■ **EXERCISE INSTRUCTIONS**: Reproduce the text of every one of these records exactly as it appears, with each line unchanged. Leave the pictures out of your output.

(Records from a collection)
--- --- ---

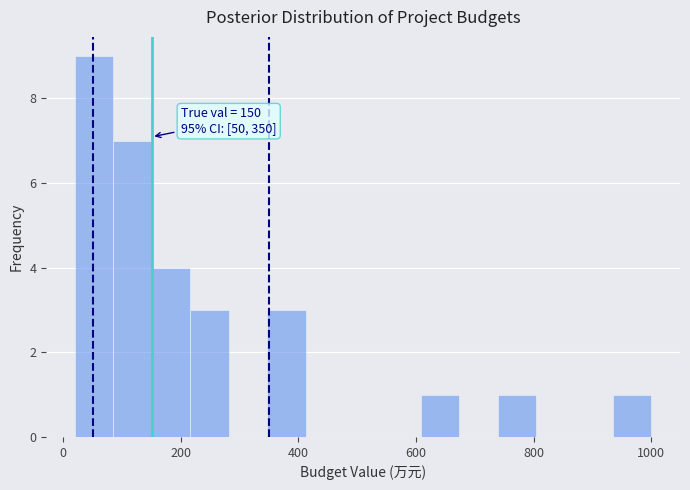

Around what value on the x-axis is the tallest bar? Give the approximate position of its centre, as read against the axis.

60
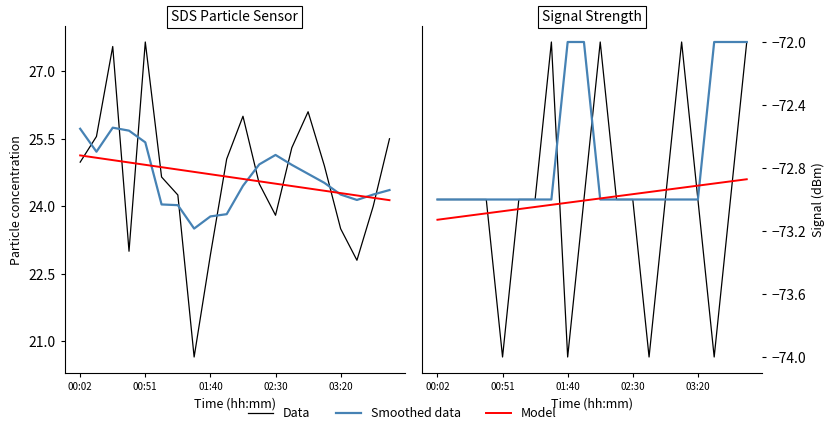

What is the difference between the maximum and second lowest values in the Model series?

0.2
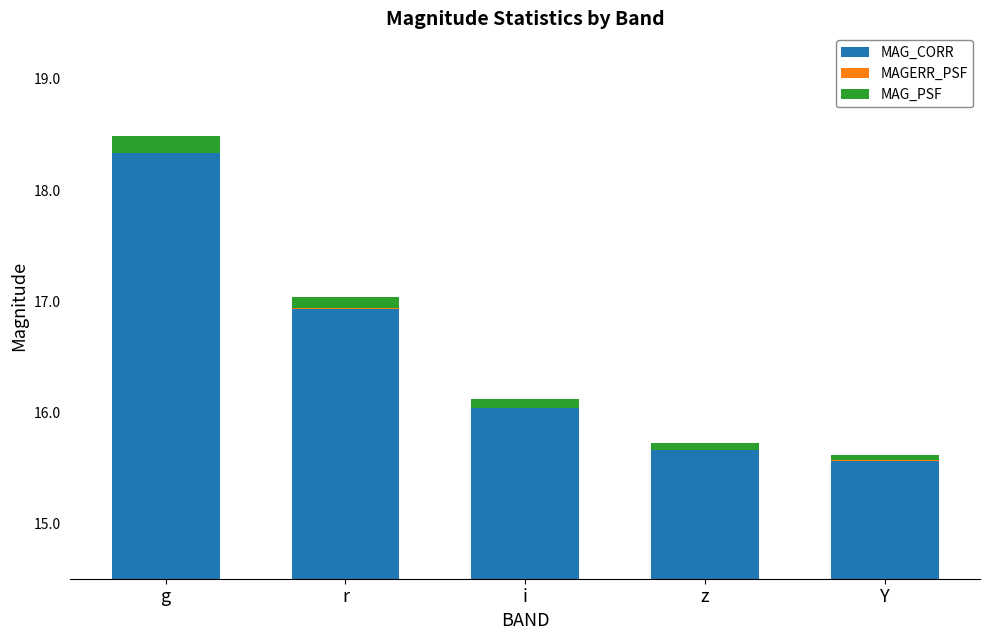

True or false: MAGERR_PSF has a value of 0.0 at Y.

True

--- --- ---

■ **OUTPUT**:
Around what value on the x-axis is the tallest bar? Give the approximate position of its centre, as read against the axis.

60

What is the difference between the maximum and second lowest values in the Model series?

0.2

True or false: MAGERR_PSF has a value of 0.0 at Y.

True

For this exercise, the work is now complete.